:: WHAT IS REQUIRED ::
Only one stretch of the records below should be repeated. It starts with the line containing "锻炼姿势 | 我在运动时经常出现膝盖疼痛，你能告诉我正确的深蹲姿势吗？ |" and goes on through the line containing "旅游攻略 | 如果我想去巴厘岛旅游，你有什么值得推荐的景点和酒店吗？ |", exactly as written.
======== DATA FOR THIS TASK ========
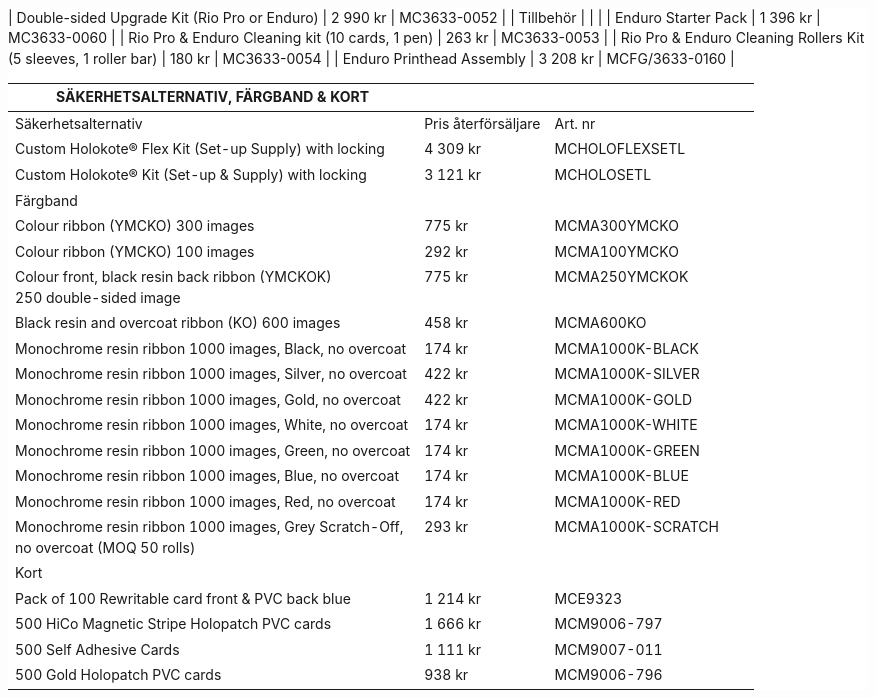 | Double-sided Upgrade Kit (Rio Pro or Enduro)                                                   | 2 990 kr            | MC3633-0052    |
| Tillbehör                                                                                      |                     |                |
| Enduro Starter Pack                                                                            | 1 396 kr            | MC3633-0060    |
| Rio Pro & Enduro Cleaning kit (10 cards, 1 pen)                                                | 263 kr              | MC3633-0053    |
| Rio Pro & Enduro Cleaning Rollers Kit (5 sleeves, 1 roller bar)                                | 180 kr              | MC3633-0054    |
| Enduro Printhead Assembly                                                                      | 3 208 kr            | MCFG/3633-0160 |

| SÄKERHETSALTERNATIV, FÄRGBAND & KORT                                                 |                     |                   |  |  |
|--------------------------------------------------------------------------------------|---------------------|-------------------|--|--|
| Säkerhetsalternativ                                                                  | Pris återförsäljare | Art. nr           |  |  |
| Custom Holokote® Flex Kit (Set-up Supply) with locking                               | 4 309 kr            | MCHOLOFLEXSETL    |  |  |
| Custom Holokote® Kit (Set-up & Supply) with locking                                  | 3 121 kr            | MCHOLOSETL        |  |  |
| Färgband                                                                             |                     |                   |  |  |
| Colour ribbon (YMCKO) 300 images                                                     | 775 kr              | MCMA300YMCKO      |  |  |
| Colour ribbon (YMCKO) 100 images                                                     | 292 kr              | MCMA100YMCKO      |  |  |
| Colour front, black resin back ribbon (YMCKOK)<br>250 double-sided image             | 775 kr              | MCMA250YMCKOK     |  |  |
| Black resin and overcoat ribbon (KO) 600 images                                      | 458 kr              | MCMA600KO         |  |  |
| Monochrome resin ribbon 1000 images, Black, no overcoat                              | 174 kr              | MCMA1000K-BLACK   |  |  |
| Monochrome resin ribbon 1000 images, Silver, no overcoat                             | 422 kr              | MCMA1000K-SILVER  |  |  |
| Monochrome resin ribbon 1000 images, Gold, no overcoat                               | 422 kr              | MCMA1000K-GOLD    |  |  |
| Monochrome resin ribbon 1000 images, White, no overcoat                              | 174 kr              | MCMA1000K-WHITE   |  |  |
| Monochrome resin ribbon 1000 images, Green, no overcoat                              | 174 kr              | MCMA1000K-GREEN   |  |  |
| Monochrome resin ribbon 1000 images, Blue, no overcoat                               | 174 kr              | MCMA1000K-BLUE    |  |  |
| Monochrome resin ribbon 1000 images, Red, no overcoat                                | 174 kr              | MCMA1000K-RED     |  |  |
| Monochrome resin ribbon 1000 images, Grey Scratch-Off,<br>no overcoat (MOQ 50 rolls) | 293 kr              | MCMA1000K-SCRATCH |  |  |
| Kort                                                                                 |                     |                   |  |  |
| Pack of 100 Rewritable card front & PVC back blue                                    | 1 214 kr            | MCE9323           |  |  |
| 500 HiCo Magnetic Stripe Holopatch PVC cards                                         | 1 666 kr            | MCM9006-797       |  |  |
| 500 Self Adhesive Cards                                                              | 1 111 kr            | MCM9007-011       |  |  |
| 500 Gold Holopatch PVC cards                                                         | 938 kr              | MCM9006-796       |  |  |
========
======== DATA FOR THIS TASK ========
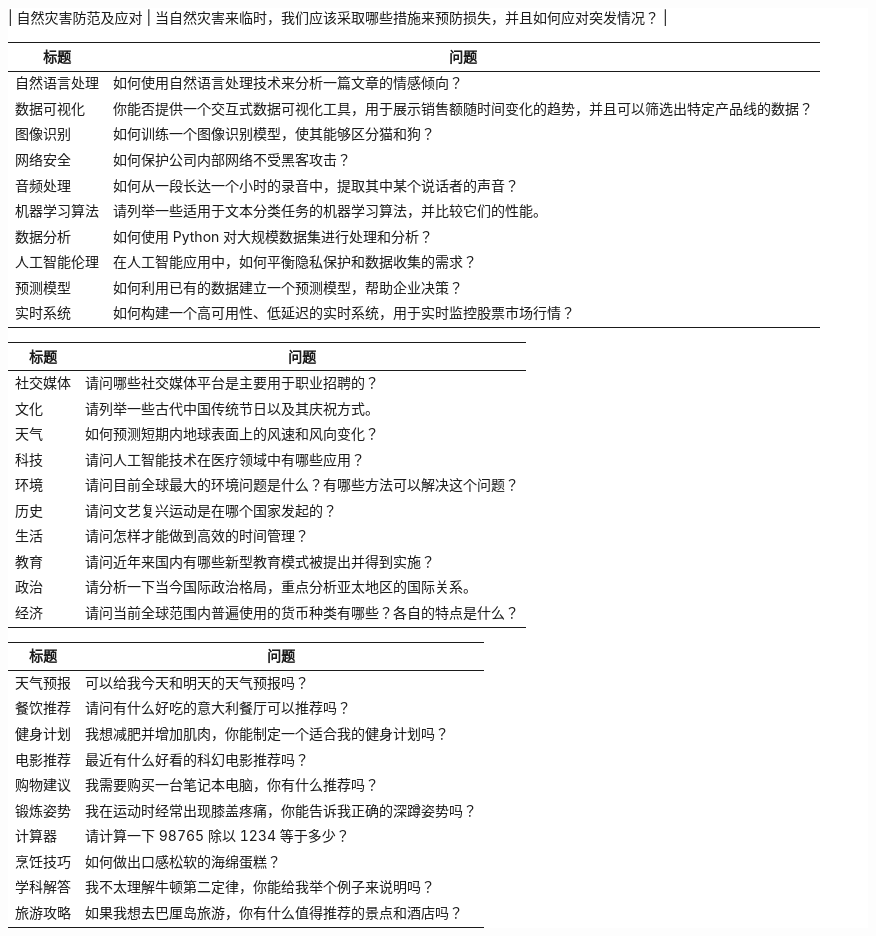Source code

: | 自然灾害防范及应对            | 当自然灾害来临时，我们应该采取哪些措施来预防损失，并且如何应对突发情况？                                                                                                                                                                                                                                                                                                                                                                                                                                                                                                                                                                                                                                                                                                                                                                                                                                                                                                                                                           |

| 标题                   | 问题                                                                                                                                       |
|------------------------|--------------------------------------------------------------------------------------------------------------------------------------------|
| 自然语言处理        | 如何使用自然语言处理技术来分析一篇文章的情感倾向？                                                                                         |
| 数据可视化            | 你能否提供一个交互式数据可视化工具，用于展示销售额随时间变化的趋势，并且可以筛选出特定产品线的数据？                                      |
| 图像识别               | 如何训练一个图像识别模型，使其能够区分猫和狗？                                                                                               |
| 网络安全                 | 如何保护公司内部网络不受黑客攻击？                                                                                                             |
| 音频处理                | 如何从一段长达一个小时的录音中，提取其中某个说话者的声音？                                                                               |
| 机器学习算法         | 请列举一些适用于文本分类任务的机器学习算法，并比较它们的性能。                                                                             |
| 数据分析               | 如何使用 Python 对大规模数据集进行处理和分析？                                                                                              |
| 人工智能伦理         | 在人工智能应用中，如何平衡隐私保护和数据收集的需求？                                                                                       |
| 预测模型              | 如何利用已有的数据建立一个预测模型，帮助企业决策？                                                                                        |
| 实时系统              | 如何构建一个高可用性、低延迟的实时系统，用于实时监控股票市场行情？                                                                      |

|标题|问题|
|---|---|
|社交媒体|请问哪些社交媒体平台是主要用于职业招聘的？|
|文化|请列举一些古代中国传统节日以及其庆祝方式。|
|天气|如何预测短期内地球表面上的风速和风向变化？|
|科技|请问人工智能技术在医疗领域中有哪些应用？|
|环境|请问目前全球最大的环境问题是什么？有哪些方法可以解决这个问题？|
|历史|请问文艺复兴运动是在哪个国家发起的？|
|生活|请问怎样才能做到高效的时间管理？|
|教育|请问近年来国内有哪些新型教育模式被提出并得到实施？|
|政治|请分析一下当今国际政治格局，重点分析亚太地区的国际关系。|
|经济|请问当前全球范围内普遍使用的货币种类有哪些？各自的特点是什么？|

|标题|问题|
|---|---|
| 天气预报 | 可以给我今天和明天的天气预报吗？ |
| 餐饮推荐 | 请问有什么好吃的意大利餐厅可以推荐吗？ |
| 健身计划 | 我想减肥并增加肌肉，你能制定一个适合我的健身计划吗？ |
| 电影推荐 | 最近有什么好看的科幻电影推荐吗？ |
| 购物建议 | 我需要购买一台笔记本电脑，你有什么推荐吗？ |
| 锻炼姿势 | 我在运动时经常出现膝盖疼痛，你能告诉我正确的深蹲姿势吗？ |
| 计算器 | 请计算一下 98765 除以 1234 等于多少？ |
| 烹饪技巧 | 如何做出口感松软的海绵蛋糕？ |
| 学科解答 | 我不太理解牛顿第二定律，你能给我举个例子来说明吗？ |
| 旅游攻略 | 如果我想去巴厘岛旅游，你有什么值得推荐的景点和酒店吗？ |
========
:: RESPONSE ::
| 锻炼姿势 | 我在运动时经常出现膝盖疼痛，你能告诉我正确的深蹲姿势吗？ |
| 计算器 | 请计算一下 98765 除以 1234 等于多少？ |
| 烹饪技巧 | 如何做出口感松软的海绵蛋糕？ |
| 学科解答 | 我不太理解牛顿第二定律，你能给我举个例子来说明吗？ |
| 旅游攻略 | 如果我想去巴厘岛旅游，你有什么值得推荐的景点和酒店吗？ |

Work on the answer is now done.